I actually got on OK with The Stones. Brian Jones bought a copy of R&B Scene [Roger's own magazine fom the early/mid-60's] from me when I was in London. Mick Jaggger once bummed a cig off me. That sums up The Stones for me. But joking aside, I'm one of the DJ's that publicised the music, but when when The Stones went to The States they got Howlin' Wolf onto primetime national televison. Fucking Hell. That's the thing to do. I admire them for doing that.

I'd be playing tunes in the club and those guys would be listening. You know Rod Stewart and those guys. Pete Stringfellow used to come over and write down the name of every tune that I played. I didn't really know what was going on. I wasn't sharp enough business-wise to realise what I had going. I'm not bitter about it because I am absolutely totally committed to the music. It means so much to me.

I recently met this black American guy who came over to see me. He's at University in The States and he's doing a thesis on Northern British Appreciation of Black American Music. He'd been to see everybody on the Northern Scene...all the Northern DJ's and so on they all said 'go and see Roger Eagle - he started it all'. Eventually he turned up here with a camera and I blew his head off completely. I started playing him tunes...he went away with a cassette - with what you would probably think are fairly obvious tunes on it. His mind was completely wrecked. This guy's in his 40's, maybe 50's and he's a serious man ....and he's never heard Ray Charles! I said, if you want to talk about Northern Soul there's plenty of people better placed than I am to tell you ...but if you want the history about white Northern English appreciation of Black American music you talk to me! I'll straighten it out for you. I did.

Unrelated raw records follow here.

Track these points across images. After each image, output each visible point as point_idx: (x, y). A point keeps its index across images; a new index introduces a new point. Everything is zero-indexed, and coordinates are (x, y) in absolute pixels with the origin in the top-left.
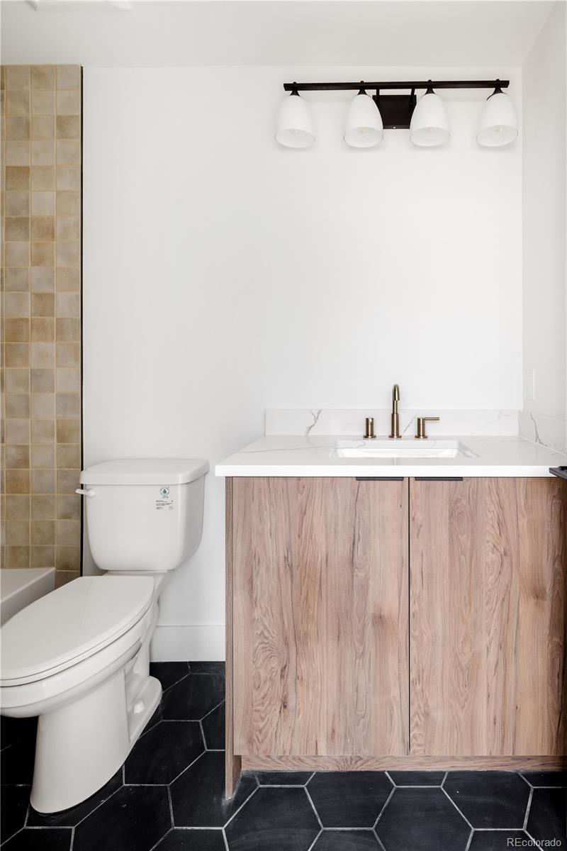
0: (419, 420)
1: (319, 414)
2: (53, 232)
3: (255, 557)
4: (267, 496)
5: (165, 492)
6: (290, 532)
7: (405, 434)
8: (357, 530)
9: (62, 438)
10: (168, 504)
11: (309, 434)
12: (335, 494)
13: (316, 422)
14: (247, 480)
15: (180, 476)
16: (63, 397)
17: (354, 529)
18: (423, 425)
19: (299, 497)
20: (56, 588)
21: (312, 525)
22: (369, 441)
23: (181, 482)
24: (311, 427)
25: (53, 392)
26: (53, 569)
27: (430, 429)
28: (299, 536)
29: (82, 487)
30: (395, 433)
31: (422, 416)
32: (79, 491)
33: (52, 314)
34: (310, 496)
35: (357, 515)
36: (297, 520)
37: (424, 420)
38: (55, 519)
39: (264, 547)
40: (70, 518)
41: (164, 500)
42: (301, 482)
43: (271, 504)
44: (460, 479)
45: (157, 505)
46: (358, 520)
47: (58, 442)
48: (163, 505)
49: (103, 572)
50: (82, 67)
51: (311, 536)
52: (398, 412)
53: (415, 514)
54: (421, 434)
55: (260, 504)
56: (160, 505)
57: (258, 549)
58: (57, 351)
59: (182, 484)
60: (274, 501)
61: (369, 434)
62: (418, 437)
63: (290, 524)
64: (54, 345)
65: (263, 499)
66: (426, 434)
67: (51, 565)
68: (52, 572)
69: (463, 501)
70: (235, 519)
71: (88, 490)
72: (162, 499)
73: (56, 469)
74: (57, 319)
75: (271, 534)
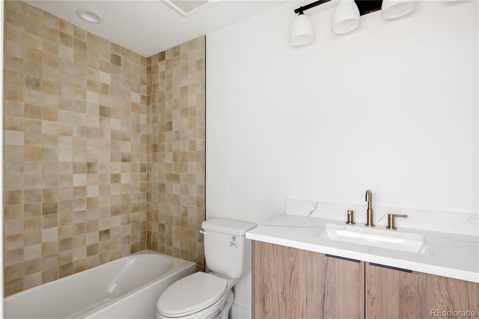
0: (389, 216)
1: (317, 204)
2: (196, 112)
3: (266, 287)
4: (272, 254)
5: (234, 238)
6: (285, 279)
7: (379, 224)
8: (326, 289)
9: (198, 206)
10: (235, 245)
11: (311, 216)
12: (312, 262)
13: (315, 209)
14: (262, 244)
15: (241, 231)
16: (199, 186)
17: (325, 288)
18: (393, 219)
19: (290, 259)
20: (196, 272)
21: (298, 278)
22: (350, 226)
23: (241, 235)
24: (312, 212)
25: (195, 184)
26: (195, 263)
27: (399, 222)
28: (290, 282)
29: (203, 230)
30: (370, 222)
31: (392, 212)
32: (201, 231)
33: (195, 150)
34: (296, 259)
35: (327, 278)
36: (289, 272)
37: (393, 216)
38: (196, 241)
39: (271, 283)
40: (201, 242)
41: (234, 242)
42: (291, 250)
43: (274, 259)
44: (410, 271)
45: (231, 244)
46: (327, 282)
47: (197, 207)
48: (233, 244)
49: (210, 271)
50: (206, 35)
51: (297, 284)
52: (372, 208)
53: (370, 289)
54: (391, 225)
55: (268, 258)
56: (232, 244)
57: (267, 283)
58: (197, 166)
59: (242, 236)
60: (276, 258)
61: (350, 220)
62: (389, 227)
63: (285, 274)
64: (196, 163)
65: (270, 256)
66: (396, 226)
67: (194, 261)
68: (194, 265)
69: (412, 289)
70: (256, 263)
71: (205, 231)
72: (233, 242)
73: (196, 219)
74: (197, 152)
75: (274, 277)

I said: this is where it started in the 50's. When it was exciting. I don't want to know about white artists ripping off black artists ...that's bollocks. Everybody covered everyone else! Nat King Cole - one of the most successful black entertainers of all time - he would cover white show tunes, pop tunes, blues tunes - across all boundaries. He didn't care. Ray Charles was one of the first black artists to see the possibilities. I said to this guy 'have you ever heard "I'm Moving On" by Ray Charles? As far as I know it's one of the first cases of a black artist covering a Country & Western song - a Hank Snow tune'. I had to put it on tape...he'd never heard it. I love the train rhythm through the track building up towards the end. As far as I'm concerned a tune this strong ought to be played. I bet you've heard it so many times without really clocking just how strong a track it is. It's a head record. Atlantic were starting to experiment with different instrumentation. Moving away from the basic drum, bass, guitar, sax and piano. They put a distorted pedal steel guitar on it. It's one of my all time favourite records.

Ray Charles is the only artist I've never managed to meet. I was at the Free Trade Hall and he walked right past me. His bodyguards - New Yorkers in pork pie hats and shades - said 'Yeah you can talk to Ray..... in London. Make an appointment son'. I said 'No I want to talk to him here.....'. It's a shame. It was about '63/'64 he had a huge, huge band.....but he'd lost it by then. You know I talk to people about Ray Charles and they immediately think 'Take These Chains From My Heart' and they say 'Ray Charles??'. He was a genius.